Be careful on spanning drives, as first, they must be dynamic, and second (and more important) a loss of a piece of a spanned drive destroys the data on the entire spanned area. In other words, a spanned drive, while it gives you a bigger drive space, also has a higher disaster cost! Note also, that you cannot extend a system volume (C: in this case) or a boot volume (also C: in this case), so spaning the drive is not an option for your problem (C: is out of space).
Microsoft does not allow you to play games with the system and boot partitions, although some third part applications will actually do it successfully. While you can install the OS in a volume created on a raid array, I do not believe (Not totally positive on this) you are even allowed to install the OS onto a spanned volume, it has to be on a volume on a single (virtual in the RAID ARRAY case) drive. Win 2000 looks at a RAID ARRAY (hardware version) as a single drive, which is also why you can mirror two RAID 5 drive configurations, regardless of how many drive physically constitute the arrays.
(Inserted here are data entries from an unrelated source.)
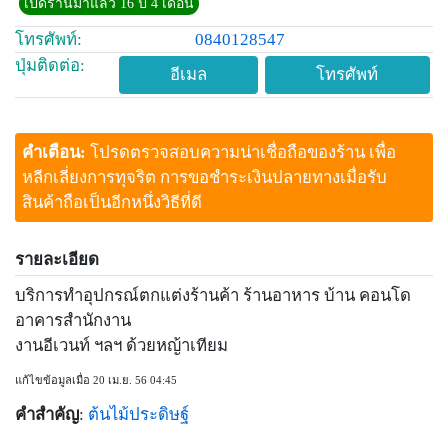
เปิดร้านมาแล้ว 16 ปี 4 เดือน
โทรศัพท์:
0840128547
ปุ่มติดต่อ:
อีเมล
โทรศัพท์
คำเตือน:
โปรดตรวจสอบความน่าเชื่อถือของร้าน เพื่อ
หลีกเลี่ยงการทุจริต การขอชำระเงินปลายทางเมื่อรับ
สินค้าถือเป็นอีกหนึ่งวิธีที่ดี
รายละเอียด
บริการทำอุปกรณ์ตกแต่งร้านค้า ร้านอาหาร บ้าน คอนโด
อาคารสำนักงาน
งานอีเวนท์ ฯลฯ ด้วยหญ้าเทียม
แก้ไขข้อมูลเมื่อ 20 เม.ย. 56 04:45
คำสำคัญ
:
ต้นไม้ประดิษฐ์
What it all boils down to is that good planning must go into the original setup of the system. Everything you are trying to do here is just stop gap, it does not fix the real problem (that the system was not designed correctly), especially since it is also an Exchange server. Your disaster is just waiting to happen.
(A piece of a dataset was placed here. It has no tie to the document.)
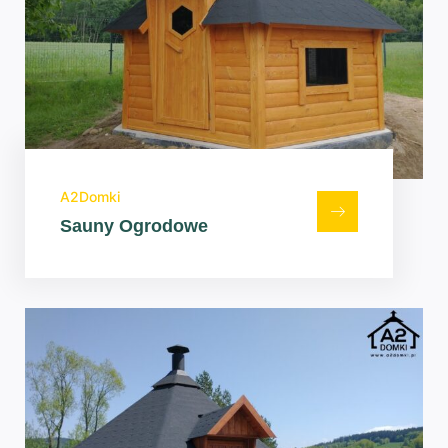
A2Domki
Sauny Ogrodowe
By the way, many applications that do not show up in the add/remove applications actually have an uninstall program installed in the directory where they were originally installed (look under the start programs, and see if the applicaion lists an uninstall there).
In addition, just because programs show up under the program files directory, it does not mean they are actually installed (Front Page is one of these), it is just a place holder, especially for Microsoft programs. Check to see if there are content files actually installed on the drive.
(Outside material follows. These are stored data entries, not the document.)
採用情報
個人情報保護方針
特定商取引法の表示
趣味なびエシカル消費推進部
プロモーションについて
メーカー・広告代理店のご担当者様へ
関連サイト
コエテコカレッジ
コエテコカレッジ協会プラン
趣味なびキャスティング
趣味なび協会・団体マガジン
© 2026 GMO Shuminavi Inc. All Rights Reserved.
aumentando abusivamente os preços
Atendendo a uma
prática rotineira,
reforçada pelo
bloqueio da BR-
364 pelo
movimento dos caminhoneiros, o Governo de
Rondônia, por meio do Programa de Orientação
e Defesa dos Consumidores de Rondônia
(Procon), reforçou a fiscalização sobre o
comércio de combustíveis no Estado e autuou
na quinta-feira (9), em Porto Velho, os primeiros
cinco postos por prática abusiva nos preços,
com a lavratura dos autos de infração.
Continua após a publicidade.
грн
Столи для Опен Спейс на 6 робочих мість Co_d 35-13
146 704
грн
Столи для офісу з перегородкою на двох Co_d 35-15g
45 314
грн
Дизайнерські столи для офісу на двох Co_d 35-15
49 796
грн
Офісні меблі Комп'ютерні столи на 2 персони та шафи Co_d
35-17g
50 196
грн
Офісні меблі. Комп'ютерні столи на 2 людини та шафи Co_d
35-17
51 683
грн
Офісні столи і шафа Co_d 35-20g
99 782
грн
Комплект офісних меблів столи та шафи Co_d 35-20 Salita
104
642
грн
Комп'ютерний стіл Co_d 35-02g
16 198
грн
I highly agree with all the comments with re-doing your system. I would NEVER build a DC + Exchange on a system that was not a RAID 5 (or at very least a MIRROR SETUP) for both the OS and the EXCHANGE portions. These are two very critical systems, and need the best redundancy available. Also, as I stated before, DO NOT PUT the EXCHANGE database on the same partition/volume/drive space as the OS, and do not use the Exchange computer for other functions like DNS, DHCP, etc., as you will suffer a performance hit.
While Exchange 2000 wants to be on a DC with the AD, I would not want this to be the only DC in the system either, if at all possible. (Note, with the cost of simple systems today, building a simple second DC, single processor, no raid, etc., is dirt cheap when compared to the cost of the disaster when the company stops functioning because the only DC is down and no one can work. Use a desktop if all it is doing is providing the survival capability, (total cost maybe $2000?).
Remember, COST CUTTING AND POOR PLANNING = MASSIVE PROBLEMS AND MASSSIVE COSTS LATER! (Pay me now, or pay me later!)